··· GIVEN INFORMATION ···

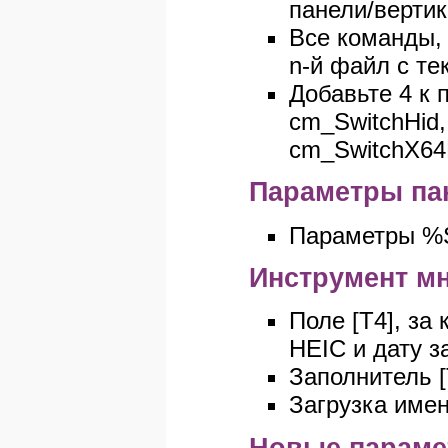
панели/верти
Все команды, 
n-й файл с те
Добавьте 4 к 
cm_SwitchHid,
cm_SwitchX64R
Параметры пан
Параметры %S
Инструмент м
Поле [T4], за
HEIC и дату з
Заполнитель [
Загрузка имен
Новые парамет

···

_REQUIREMENT_.
Could you set down the lines from every record above exactly, leaving out the pictures?

_YOUR RESPONSE_.
панели/верти
Все команды, 
n-й файл с те
Добавьте 4 к 
cm_SwitchHid,
cm_SwitchX64R
Параметры пан
Параметры %S
Инструмент м
Поле [T4], за
HEIC и дату з
Заполнитель [
Загрузка имен
Новые парамет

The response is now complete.